[Your goal]: Below are records; how many of their lines contain "depth"? Give the number and no other words.

[Items from a data source]:
********

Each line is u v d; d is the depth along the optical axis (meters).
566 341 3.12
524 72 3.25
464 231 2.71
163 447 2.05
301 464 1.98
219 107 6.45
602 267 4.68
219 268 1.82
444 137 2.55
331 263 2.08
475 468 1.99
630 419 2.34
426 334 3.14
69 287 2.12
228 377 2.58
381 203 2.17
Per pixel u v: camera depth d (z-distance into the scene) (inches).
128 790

********

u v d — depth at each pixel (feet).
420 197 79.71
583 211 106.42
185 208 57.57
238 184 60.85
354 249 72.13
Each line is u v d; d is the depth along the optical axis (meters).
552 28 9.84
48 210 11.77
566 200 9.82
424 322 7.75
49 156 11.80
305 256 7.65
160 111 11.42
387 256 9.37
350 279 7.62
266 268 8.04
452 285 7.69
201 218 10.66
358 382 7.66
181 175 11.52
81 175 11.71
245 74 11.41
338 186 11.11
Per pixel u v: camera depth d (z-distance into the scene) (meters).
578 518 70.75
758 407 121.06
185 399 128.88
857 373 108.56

********

[Written solution]: 5